Repetitive trauma from standing and walking provides a neuro-traumatic stimulus that leads to dislocation, peri-articular fracture, or both within the ankle.
The joints most frequently affected by charcot arthropathy in order of frequency are the tarso-metatarsal joints, the transverse tarsal joint and the ankle joint.
The charcot arthropathy process can take up to 2 years to run its course. Primary care physicians must consider the diagnosis of charcot arthropathy in any neuropathic patient presented with erythema, edema and warmth regardless of local or systemic signs of infection. This stage is sometimes confused with osteomyelitis of the ankle; however it can be differentiated on clinical grounds by the absence of wound breakdown (portal of entry) and the failure to manifest clinical and laboratory signs of a significant infection. In the patient with diabetes and lower extremity neuropathy, any minor injury requires careful observation because of the tendency of the limb to proceed to a charcot process. Early identification and treatment of the charcot arthropathy helps prevent deformity and decreased function of the lower extremity, as well as subsequent amputation.

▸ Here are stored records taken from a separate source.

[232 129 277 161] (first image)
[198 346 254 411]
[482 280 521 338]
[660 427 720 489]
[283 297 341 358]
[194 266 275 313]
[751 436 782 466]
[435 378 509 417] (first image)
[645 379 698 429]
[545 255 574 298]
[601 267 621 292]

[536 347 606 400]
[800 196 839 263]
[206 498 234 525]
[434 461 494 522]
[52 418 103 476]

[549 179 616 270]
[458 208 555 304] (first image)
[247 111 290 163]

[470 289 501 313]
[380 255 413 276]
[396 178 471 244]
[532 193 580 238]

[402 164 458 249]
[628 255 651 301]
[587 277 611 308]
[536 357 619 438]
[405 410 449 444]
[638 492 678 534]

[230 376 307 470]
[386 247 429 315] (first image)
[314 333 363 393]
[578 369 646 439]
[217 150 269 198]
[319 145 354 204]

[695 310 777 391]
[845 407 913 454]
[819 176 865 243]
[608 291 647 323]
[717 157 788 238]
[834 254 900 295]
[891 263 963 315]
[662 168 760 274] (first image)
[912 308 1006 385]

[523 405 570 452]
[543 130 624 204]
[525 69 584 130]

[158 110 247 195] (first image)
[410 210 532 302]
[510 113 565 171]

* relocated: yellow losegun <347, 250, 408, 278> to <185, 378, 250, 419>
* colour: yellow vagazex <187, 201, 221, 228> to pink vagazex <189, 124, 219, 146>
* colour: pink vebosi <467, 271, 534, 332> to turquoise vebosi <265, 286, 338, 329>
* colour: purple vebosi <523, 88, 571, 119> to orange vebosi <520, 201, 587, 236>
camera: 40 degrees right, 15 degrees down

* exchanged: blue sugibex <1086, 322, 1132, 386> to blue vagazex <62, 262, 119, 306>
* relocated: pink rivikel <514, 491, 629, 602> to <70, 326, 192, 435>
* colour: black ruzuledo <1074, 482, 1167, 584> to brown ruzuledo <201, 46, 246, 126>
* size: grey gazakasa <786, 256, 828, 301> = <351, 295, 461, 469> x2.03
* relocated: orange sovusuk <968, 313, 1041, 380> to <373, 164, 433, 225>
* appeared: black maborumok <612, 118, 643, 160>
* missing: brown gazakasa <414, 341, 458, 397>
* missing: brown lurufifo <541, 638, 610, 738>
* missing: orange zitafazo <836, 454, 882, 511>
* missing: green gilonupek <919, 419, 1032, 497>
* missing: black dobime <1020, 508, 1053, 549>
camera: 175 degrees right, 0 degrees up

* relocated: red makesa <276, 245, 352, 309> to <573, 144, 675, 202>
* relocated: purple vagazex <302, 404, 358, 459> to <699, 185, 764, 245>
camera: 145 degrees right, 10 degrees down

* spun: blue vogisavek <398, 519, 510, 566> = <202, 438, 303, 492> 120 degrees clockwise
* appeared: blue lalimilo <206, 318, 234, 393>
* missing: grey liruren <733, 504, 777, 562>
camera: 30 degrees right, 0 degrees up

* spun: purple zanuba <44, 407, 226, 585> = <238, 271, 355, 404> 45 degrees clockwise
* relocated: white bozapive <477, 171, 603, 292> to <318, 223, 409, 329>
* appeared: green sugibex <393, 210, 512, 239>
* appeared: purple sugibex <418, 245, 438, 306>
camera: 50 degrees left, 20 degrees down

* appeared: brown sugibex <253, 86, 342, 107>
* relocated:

Treatment modalities either non operative in the form of TCC, Prefabricated Pneumatic Walking Brace, CROW, anti- resorptive drugs, electrical bone stimulators and low frequency ultrasound Or operative in the form of debridement of ulcer, osteotomy, arthrodesis either with internal or external fixation and unfortunately amputation.
Physicians should continually educate their patient about the proper care of a neuropathic ankle and the use of orthotic devices and custom footwear. The patient with a history of charcot process should be seen regularly, with close attention given to erythema, edema and elevated temperature in the foot or ankle.